Finding period of a recursive sequence defined by modular operator? If  $f(x)$ is defined as :
$f(x)=i$ ,if $x\equiv i$  (mod n),  $0\leq i< n$
How can I prove whether the following recursive sequences are periodic or not?
$$x_{i+1}=f(k_0+k_1x_{i}+k_2x_{i-1}+...+k_{m+1}x_{i-m})$$ 
and $$x_i=1,0\leq i< m$$
And for instance, how can I find period of an special case:($k_0=k_1=k_2=1$)
$$x_{i+1}=f(1+x_{i}+x_{i-1}) $$ $$x_0=x_1=1$$
 A: 1)All sequences are periodic after a certain point
The first sequences are periodic after a certain integer,and there period is less than $$(m+1)^n $$
In order to prove this you can consider the sequence
$$y_k=(x_k,x_{k+1},\cdots,x_{k+m}) $$
and observe that if there exists two integers $i< N$ such that $y_i=y_N$ then $x_i$ is periodic and it's period is less than $N$, the second observation is the fact that $y_k$ can take it's values in the set $[0,n-1]^{m+1}$ which is finite ant it's cardinal is $(m+1)^{n}$ and this means that $N,i$ (in the first observation) must exist.

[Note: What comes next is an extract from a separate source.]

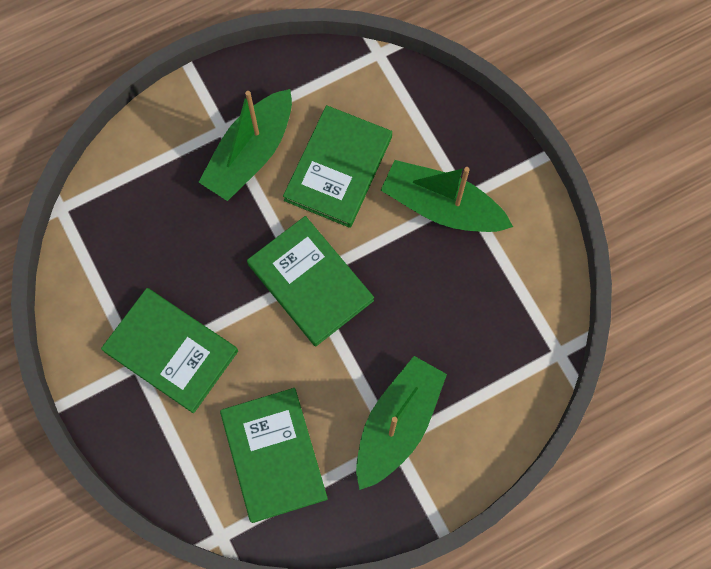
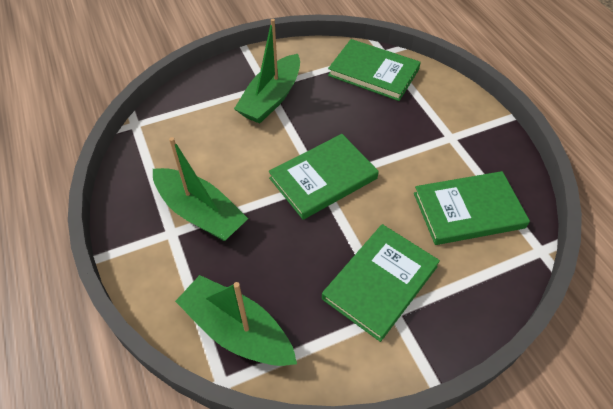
camera: 85 degrees left, 20 degrees down
green book [283,105,392,228] -> green book moved to [328,39,421,101]
green boat [356,356,447,490] -> green boat moved to [175,275,297,366]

2)Is all sequences fully periodic from the first point,
This is equivalent to asking whither there exists an integer such $N$ such that:
$$y_N=y_1 $$
This is not true in general take for example the sequence (there are simpler examples but this example shows why this could hold):
$$n=4\quad f(n)= (n\mod 4)$$
and consider the sequence:
$$x_{n+1}=f(4x_{n-4}) $$
3)advanced study of the problem
The sequence as stated is very known and their periodicity is well studied, as you defined the function $f$ to be the identity in $K=\mathbb{Z}_n$ the set of sequences could be defined in the ring $\mathbb{Z}_n$ by :
$$x_{i+1}=k_0+k_1x_{i}+k_2x_{i-1}+...+k_{m+1}x_{i-m}$$
and from here, this type of sequences is called : linear recurrence sequences, when $K$ is a field they are related to the roots of their corresponding polynomial $P$ having $k_i$ as coefficients and we can even find a closed form for the sequence $a_k$. In particular, when $K=\mathbb{Z}_n$ with $n$ is a power of a prime, we know a theorem due to Peterson linking the period of the sequence to the smallest integer $r$ such that corresponding polynomial $P$ divides $x^r-1$. See for example the paper: LINEAR RECURRING SEQUENCES OVER FINITE FIELDS for a revue.
The periodicity is studied in "MODULAR PERIODICITY OF LINEAR RECURRENCE SEQUENCES" in general, but there are no more powerful results than what we proved in $(1)$
4) The second question
For the following sequence:
$$x_{i+1}=1+x_i+x_{i-1} \quad \quad x_0=x_1=1$$
we consider $y_i=(x_i+1)/2$ we have:
$$y_{i+1}=y_i+y_{i-1}\quad \quad y_0=y_1=1 $$
which is a shifted Fibonacci sequence and its period is called the $n$th Pisano period, written $\pi(n)$, and I don't know a closed form for this number but it's also well studied and you can prove a lot of relations between these numbers.